I have an inkjet printer at home, a Canon Pixma 4500. I use it mostly for
document printing, but occasionally I need to print a bunch of photos as
well. The thing is I’m not very satisfied with the photo results I get on compatible paper,
but I knew it was possible to get better prints. So I found a good article I want to
share - http://blog.tonercartridgedepot.com/2008/07/03/how-to-calibrate-a-photo-printer-at-home/. -
It’s kind of a guide on how to calibrate a printer at home. The only unhandy thing is a scanner is
required, so I had to visit a local print shop for scanning. Following the article it was really
easy to calibrate, and I got much better pictures in terms of color reproduction.

Best regards pb.

I'm using Windows XP. On my local disk drive, I have a C: and D: drives; however, I want to delete D: drive and be able to extend C: to utilize the new space from the deleted D:. How do I accomplish this?

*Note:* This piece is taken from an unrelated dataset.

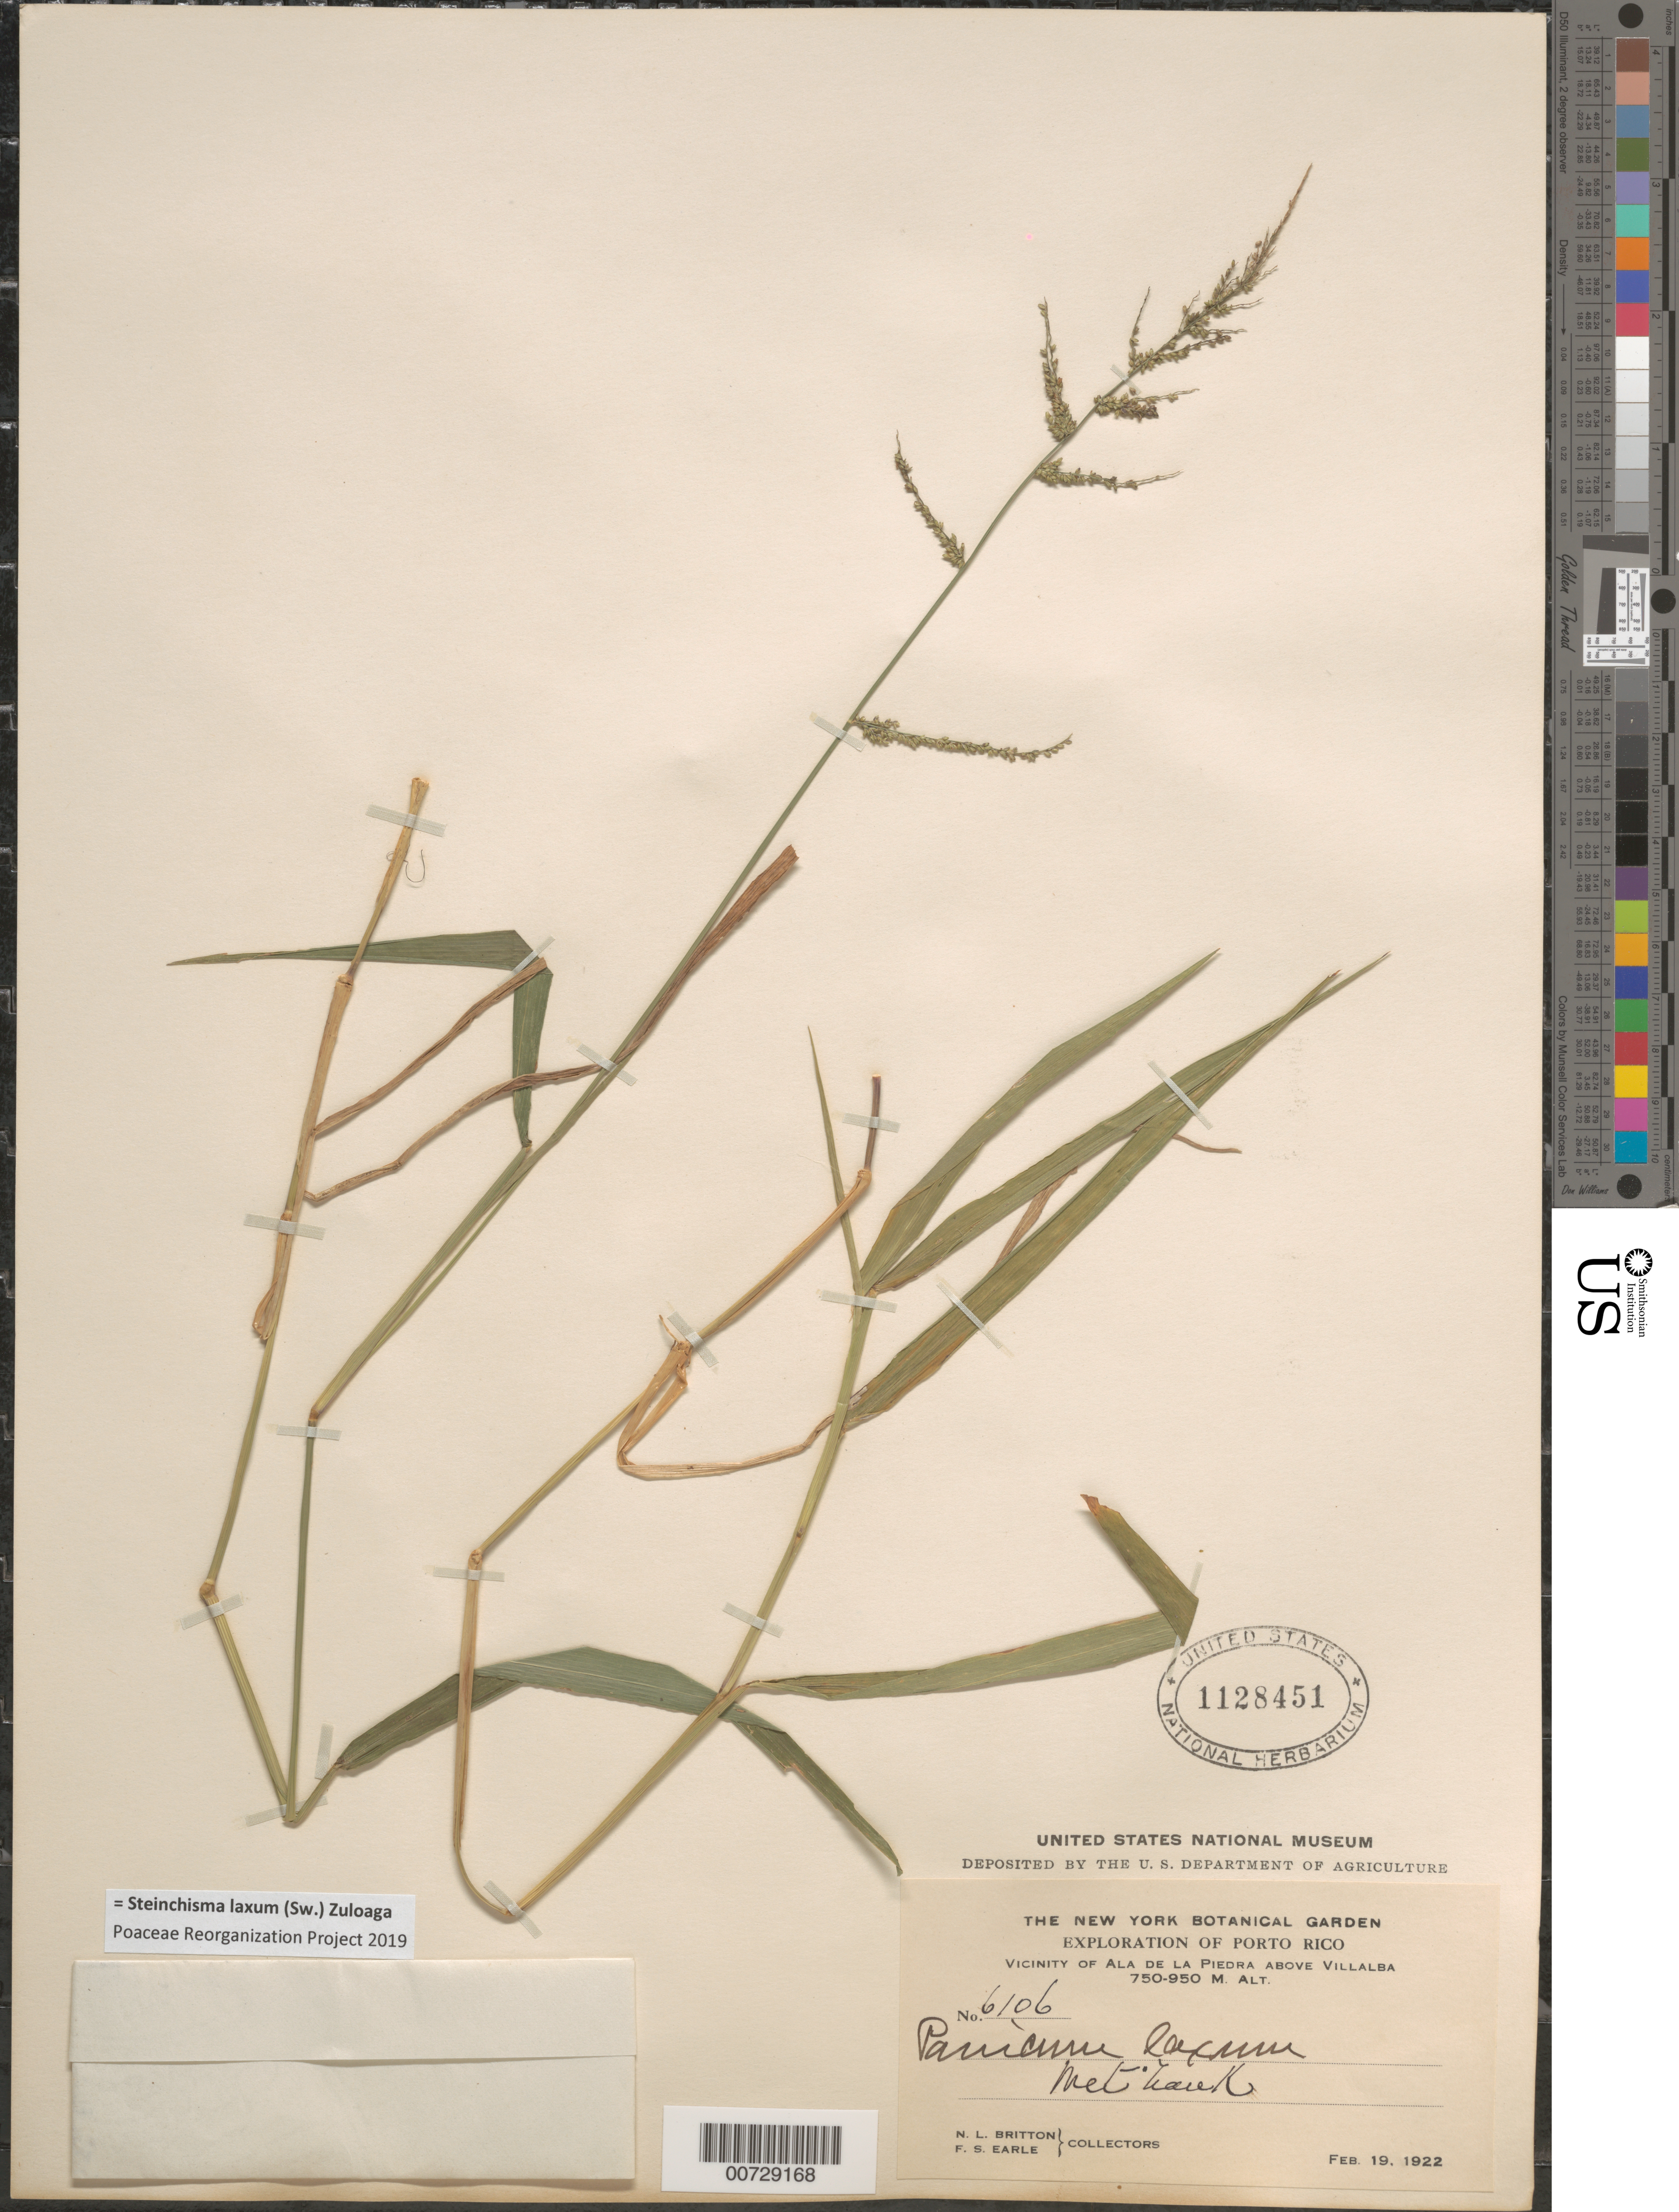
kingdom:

I have a similar problem. I bought a laptop and desktop. Both required the creation of recovery DVD's. I've made the DVD'S for each, however, the partition remains I assume holding the same information now found on the recovery DVD's. I really don't care about the desktop Windows Vista hard drive because it is a 500GB, but the laptop Windows XP hard drive is only an 80GB. I could use the space there.

i have toshiba laptop.the problem of ma lap top is hard disk password.can u help to solve this problem by using software program plz plz help me.

I think my kids caused my laptop to get a virus and now my hard drive has so many partitions I have no room to move or download. It sucks.
I received an error stating my win32.exe was not working so I tried to restore and now I have 0% memory. I can't do anything as far as dling any freeware to help me clear some of the partitions. Can you help?